What you have to do: Set out every one of the records below as a numbered list, one line per number, with blank lines left out.

Data shown:
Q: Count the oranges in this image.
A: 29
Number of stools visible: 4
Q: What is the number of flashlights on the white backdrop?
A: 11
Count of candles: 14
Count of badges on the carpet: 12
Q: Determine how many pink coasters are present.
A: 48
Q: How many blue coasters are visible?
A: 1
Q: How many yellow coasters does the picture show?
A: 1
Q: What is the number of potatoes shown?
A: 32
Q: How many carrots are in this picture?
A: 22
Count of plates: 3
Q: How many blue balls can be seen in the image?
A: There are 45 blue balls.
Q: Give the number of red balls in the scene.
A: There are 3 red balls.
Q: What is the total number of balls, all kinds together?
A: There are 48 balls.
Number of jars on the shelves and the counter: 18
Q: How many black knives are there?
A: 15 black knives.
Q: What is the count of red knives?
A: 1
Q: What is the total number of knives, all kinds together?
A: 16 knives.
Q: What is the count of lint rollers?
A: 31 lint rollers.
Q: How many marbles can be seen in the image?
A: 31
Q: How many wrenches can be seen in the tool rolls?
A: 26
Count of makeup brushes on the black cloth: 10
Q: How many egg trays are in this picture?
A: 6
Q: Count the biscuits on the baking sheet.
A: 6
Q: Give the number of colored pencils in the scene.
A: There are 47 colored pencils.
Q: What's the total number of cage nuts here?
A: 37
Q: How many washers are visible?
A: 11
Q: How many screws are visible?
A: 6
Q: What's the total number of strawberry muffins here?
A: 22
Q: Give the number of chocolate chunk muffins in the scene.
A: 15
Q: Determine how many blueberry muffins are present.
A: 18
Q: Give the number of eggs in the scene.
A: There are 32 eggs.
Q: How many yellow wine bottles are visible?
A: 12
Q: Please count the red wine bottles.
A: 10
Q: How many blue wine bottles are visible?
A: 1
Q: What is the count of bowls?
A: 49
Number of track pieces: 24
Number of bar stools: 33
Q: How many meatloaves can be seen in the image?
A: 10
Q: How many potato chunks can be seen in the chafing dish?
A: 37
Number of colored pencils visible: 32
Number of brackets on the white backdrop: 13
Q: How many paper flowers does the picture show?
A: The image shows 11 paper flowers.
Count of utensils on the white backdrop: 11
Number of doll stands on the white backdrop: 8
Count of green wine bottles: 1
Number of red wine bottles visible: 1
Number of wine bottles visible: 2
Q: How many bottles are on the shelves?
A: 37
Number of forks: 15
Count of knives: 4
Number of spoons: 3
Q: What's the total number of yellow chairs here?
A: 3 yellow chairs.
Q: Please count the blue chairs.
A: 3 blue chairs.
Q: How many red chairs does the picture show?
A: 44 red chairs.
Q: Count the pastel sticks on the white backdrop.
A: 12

Exercise answer:
1. Q: Count the oranges in this image.
2. A: 29
3. Number of stools visible: 4
4. Q: What is the number of flashlights on the white backdrop?
5. A: 11
6. Count of candles: 14
7. Count of badges on the carpet: 12
8. Q: Determine how many pink coasters are present.
9. A: 48
10. Q: How many blue coasters are visible?
11. A: 1
12. Q: How many yellow coasters does the picture show?
13. A: 1
14. Q: What is the number of potatoes shown?
15. A: 32
16. Q: How many carrots are in this picture?
17. A: 22
18. Count of plates: 3
19. Q: How many blue balls can be seen in the image?
20. A: There are 45 blue balls.
21. Q: Give the number of red balls in the scene.
22. A: There are 3 red balls.
23. Q: What is the total number of balls, all kinds together?
24. A: There are 48 balls.
25. Number of jars on the shelves and the counter: 18
26. Q: How many black knives are there?
27. A: 15 black knives.
28. Q: What is the count of red knives?
29. A: 1
30. Q: What is the total number of knives, all kinds together?
31. A: 16 knives.
32. Q: What is the count of lint rollers?
33. A: 31 lint rollers.
34. Q: How many marbles can be seen in the image?
35. A: 31
36. Q: How many wrenches can be seen in the tool rolls?
37. A: 26
38. Count of makeup brushes on the black cloth: 10
39. Q: How many egg trays are in this picture?
40. A: 6
41. Q: Count the biscuits on the baking sheet.
42. A: 6
43. Q: Give the number of colored pencils in the scene.
44. A: There are 47 colored pencils.
45. Q: What's the total number of cage nuts here?
46. A: 37
47. Q: How many washers are visible?
48. A: 11
49. Q: How many screws are visible?
50. A: 6
51. Q: What's the total number of strawberry muffins here?
52. A: 22
53. Q: Give the number of chocolate chunk muffins in the scene.
54. A: 15
55. Q: Determine how many blueberry muffins are present.
56. A: 18
57. Q: Give the number of eggs in the scene.
58. A: There are 32 eggs.
59. Q: How many yellow wine bottles are visible?
60. A: 12
61. Q: Please count the red wine bottles.
62. A: 10
63. Q: How many blue wine bottles are visible?
64. A: 1
65. Q: What is the count of bowls?
66. A: 49
67. Number of track pieces: 24
68. Number of bar stools: 33
69. Q: How many meatloaves can be seen in the image?
70. A: 10
71. Q: How many potato chunks can be seen in the chafing dish?
72. A: 37
73. Number of colored pencils visible: 32
74. Number of brackets on the white backdrop: 13
75. Q: How many paper flowers does the picture show?
76. A: The image shows 11 paper flowers.
77. Count of utensils on the white backdrop: 11
78. Number of doll stands on the white backdrop: 8
79. Count of green wine bottles: 1
80. Number of red wine bottles visible: 1
81. Number of wine bottles visible: 2
82. Q: How many bottles are on the shelves?
83. A: 37
84. Number of forks: 15
85. Count of knives: 4
86. Number of spoons: 3
87. Q: What's the total number of yellow chairs here?
88. A: 3 yellow chairs.
89. Q: Please count the blue chairs.
90. A: 3 blue chairs.
91. Q: How many red chairs does the picture show?
92. A: 44 red chairs.
93. Q: Count the pastel sticks on the white backdrop.
94. A: 12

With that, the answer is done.